The number of jobber stores in the United States has been shrinking for a decade, but the rate at which they closed picked up substantially since the start of the global COVID-19 pandemic.
According to a recent iReport from Lang Marketing, “The pace of jobber store attrition abruptly increased during 2020 and 2021 as the annual loss of jobber stores occurred at more than twice the rate of the previous five years.”
In all, about 810 jobber stores closed their doors since 2011 when there were about 17,338 stores across the U.S. About 328 of them closed between the middle of 2011 and 2015. Another 260 closed between then and the middle of 2019.
That means in the last two years alone, about 222 jobbers have closed.
“The sharp increase in jobber store closings during 2020 and 2021 created a significant change in the mix of auto parts stores (jobbers and retail auto parts stores) across the U.S., as jobbers suffered a diminishing share of the total auto parts store population,” the report observed.
The jobber population peaked in the U.S. in 1981 with more than 31,000 stores across the country, Lang reported.
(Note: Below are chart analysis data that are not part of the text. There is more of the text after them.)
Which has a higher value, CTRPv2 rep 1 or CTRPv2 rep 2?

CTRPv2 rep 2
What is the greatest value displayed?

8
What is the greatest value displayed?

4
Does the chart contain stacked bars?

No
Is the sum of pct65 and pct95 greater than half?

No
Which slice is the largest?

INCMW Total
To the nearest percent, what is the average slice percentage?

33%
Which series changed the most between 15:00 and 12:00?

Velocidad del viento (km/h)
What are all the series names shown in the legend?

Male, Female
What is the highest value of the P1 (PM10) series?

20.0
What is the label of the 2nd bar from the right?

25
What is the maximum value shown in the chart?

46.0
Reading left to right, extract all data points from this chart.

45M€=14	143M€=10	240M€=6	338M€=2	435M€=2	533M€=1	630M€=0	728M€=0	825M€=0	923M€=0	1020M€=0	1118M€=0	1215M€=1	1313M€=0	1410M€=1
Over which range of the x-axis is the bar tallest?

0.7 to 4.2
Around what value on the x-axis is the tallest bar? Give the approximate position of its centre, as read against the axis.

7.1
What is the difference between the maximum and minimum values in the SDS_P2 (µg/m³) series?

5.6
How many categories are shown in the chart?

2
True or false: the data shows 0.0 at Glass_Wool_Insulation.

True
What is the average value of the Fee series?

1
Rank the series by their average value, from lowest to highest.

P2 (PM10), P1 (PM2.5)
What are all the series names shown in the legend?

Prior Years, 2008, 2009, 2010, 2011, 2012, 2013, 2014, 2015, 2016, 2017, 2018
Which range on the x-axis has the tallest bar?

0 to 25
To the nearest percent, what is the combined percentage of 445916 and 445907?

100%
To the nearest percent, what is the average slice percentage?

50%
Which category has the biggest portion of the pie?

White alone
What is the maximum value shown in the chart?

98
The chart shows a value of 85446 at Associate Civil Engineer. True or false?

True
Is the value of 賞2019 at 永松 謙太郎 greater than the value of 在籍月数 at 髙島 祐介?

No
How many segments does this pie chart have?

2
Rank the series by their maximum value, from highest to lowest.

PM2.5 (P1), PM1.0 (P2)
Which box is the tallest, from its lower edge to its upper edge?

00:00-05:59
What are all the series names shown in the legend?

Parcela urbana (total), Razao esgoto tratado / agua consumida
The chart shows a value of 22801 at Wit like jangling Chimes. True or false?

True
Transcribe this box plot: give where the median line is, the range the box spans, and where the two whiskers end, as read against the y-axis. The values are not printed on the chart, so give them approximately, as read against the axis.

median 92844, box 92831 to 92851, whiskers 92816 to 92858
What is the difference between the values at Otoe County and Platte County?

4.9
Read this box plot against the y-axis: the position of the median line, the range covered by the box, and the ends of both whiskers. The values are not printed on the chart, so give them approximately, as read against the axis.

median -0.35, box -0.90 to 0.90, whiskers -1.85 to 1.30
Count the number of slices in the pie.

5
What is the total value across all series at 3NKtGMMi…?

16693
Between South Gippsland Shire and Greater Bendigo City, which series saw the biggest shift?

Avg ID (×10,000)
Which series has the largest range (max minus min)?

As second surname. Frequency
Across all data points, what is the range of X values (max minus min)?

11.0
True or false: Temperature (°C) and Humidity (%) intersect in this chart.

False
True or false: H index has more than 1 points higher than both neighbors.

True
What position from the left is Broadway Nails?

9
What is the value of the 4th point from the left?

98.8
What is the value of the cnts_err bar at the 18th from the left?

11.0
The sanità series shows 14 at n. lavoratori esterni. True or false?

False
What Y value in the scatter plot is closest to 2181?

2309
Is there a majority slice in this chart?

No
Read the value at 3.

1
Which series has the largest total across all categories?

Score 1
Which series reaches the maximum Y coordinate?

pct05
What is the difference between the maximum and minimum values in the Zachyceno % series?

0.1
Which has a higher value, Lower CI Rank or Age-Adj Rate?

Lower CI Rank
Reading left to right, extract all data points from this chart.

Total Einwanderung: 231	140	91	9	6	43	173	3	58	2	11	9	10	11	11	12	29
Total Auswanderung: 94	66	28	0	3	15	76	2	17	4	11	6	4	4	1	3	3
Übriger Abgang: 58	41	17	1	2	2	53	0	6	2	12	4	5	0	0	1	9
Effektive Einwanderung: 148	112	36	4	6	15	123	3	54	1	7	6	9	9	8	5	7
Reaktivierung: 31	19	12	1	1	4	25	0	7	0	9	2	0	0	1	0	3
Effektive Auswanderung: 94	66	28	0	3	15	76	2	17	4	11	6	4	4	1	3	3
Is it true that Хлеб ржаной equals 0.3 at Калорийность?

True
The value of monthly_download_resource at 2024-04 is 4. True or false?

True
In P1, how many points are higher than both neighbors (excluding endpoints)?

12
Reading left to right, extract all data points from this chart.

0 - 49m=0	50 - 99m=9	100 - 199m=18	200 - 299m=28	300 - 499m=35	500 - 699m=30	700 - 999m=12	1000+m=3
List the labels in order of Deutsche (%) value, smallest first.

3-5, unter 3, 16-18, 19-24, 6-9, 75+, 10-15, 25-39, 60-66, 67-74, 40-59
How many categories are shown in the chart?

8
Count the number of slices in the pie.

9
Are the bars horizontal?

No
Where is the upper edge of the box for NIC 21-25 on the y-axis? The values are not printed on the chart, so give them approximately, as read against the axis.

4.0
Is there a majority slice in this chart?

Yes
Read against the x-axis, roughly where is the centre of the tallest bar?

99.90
There has been a 47 per cent decline in outlets over this 40-year span.
“The pace of jobber store attrition was highest during the 1980s and 1990s and slowed after 2000, with annual attrition averaging less than 1.0% between 2011 and 2016,” the report said. “Over the next two years, the rate of Jobber store loss declined by nearly one-third, before the annual pace nearly doubled during 2020 and 2021.”
Store population receded at the fastest pace in four western regions between 2011 and 2021. The Pacific states suffered the sharpest jobber decline.